**What you need to do**
Exactly as given, output all the records that follow.

-------

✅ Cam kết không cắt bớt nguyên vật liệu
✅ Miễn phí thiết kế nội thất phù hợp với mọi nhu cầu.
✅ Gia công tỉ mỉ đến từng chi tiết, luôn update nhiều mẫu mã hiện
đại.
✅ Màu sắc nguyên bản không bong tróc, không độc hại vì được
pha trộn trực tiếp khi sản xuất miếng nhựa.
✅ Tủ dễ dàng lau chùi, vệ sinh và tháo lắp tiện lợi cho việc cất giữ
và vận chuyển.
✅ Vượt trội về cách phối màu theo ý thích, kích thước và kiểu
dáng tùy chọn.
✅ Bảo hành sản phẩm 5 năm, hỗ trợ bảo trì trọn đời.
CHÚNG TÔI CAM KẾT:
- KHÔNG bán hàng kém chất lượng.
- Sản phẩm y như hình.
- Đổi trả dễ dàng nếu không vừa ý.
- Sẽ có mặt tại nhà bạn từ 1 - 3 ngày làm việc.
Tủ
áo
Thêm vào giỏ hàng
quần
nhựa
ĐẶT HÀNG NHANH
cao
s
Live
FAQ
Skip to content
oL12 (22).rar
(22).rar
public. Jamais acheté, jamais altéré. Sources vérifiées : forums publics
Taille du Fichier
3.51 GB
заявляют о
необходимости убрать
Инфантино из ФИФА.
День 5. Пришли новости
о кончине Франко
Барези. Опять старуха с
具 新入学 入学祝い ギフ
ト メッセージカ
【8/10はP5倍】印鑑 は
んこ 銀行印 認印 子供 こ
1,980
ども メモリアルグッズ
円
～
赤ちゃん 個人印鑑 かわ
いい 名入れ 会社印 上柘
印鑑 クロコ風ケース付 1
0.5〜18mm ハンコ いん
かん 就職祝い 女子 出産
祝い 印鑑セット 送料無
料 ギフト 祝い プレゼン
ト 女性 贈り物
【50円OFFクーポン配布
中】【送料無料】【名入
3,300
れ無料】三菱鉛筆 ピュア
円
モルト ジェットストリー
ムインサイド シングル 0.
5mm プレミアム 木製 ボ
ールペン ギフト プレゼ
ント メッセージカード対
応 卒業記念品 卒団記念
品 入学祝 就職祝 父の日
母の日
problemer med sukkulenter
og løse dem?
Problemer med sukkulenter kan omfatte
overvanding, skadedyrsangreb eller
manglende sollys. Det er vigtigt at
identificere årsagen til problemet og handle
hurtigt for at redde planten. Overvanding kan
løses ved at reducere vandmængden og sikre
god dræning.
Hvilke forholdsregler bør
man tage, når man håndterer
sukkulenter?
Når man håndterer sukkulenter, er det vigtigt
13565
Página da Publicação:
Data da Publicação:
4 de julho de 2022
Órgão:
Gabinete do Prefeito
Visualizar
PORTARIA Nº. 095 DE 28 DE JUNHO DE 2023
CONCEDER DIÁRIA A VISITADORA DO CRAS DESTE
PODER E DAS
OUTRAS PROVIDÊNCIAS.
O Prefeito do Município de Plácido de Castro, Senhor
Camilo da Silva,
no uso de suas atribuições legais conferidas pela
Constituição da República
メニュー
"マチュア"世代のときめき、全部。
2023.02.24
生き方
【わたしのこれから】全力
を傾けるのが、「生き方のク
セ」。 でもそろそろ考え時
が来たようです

-------

**Answer for the task**
✅ Cam kết không cắt bớt nguyên vật liệu
✅ Miễn phí thiết kế nội thất phù hợp với mọi nhu cầu.
✅ Gia công tỉ mỉ đến từng chi tiết, luôn update nhiều mẫu mã hiện
đại.
✅ Màu sắc nguyên bản không bong tróc, không độc hại vì được
pha trộn trực tiếp khi sản xuất miếng nhựa.
✅ Tủ dễ dàng lau chùi, vệ sinh và tháo lắp tiện lợi cho việc cất giữ
và vận chuyển.
✅ Vượt trội về cách phối màu theo ý thích, kích thước và kiểu
dáng tùy chọn.
✅ Bảo hành sản phẩm 5 năm, hỗ trợ bảo trì trọn đời.
CHÚNG TÔI CAM KẾT:
- KHÔNG bán hàng kém chất lượng.
- Sản phẩm y như hình.
- Đổi trả dễ dàng nếu không vừa ý.
- Sẽ có mặt tại nhà bạn từ 1 - 3 ngày làm việc.
Tủ
áo
Thêm vào giỏ hàng
quần
nhựa
ĐẶT HÀNG NHANH
cao
s
Live
FAQ
Skip to content
oL12 (22).rar
(22).rar
public. Jamais acheté, jamais altéré. Sources vérifiées : forums publics
Taille du Fichier
3.51 GB
заявляют о
необходимости убрать
Инфантино из ФИФА.
День 5. Пришли новости
о кончине Франко
Барези. Опять старуха с
具 新入学 入学祝い ギフ
ト メッセージカ
【8/10はP5倍】印鑑 は
んこ 銀行印 認印 子供 こ
1,980
ども メモリアルグッズ
円
～
赤ちゃん 個人印鑑 かわ
いい 名入れ 会社印 上柘
印鑑 クロコ風ケース付 1
0.5〜18mm ハンコ いん
かん 就職祝い 女子 出産
祝い 印鑑セット 送料無
料 ギフト 祝い プレゼン
ト 女性 贈り物
【50円OFFクーポン配布
中】【送料無料】【名入
3,300
れ無料】三菱鉛筆 ピュア
円
モルト ジェットストリー
ムインサイド シングル 0.
5mm プレミアム 木製 ボ
ールペン ギフト プレゼ
ント メッセージカード対
応 卒業記念品 卒団記念
品 入学祝 就職祝 父の日
母の日
problemer med sukkulenter
og løse dem?
Problemer med sukkulenter kan omfatte
overvanding, skadedyrsangreb eller
manglende sollys. Det er vigtigt at
identificere årsagen til problemet og handle
hurtigt for at redde planten. Overvanding kan
løses ved at reducere vandmængden og sikre
god dræning.
Hvilke forholdsregler bør
man tage, når man håndterer
sukkulenter?
Når man håndterer sukkulenter, er det vigtigt
13565
Página da Publicação:
Data da Publicação:
4 de julho de 2022
Órgão:
Gabinete do Prefeito
Visualizar
PORTARIA Nº. 095 DE 28 DE JUNHO DE 2023
CONCEDER DIÁRIA A VISITADORA DO CRAS DESTE
PODER E DAS
OUTRAS PROVIDÊNCIAS.
O Prefeito do Município de Plácido de Castro, Senhor
Camilo da Silva,
no uso de suas atribuições legais conferidas pela
Constituição da República
メニュー
"マチュア"世代のときめき、全部。
2023.02.24
生き方
【わたしのこれから】全力
を傾けるのが、「生き方のク
セ」。 でもそろそろ考え時
が来たようです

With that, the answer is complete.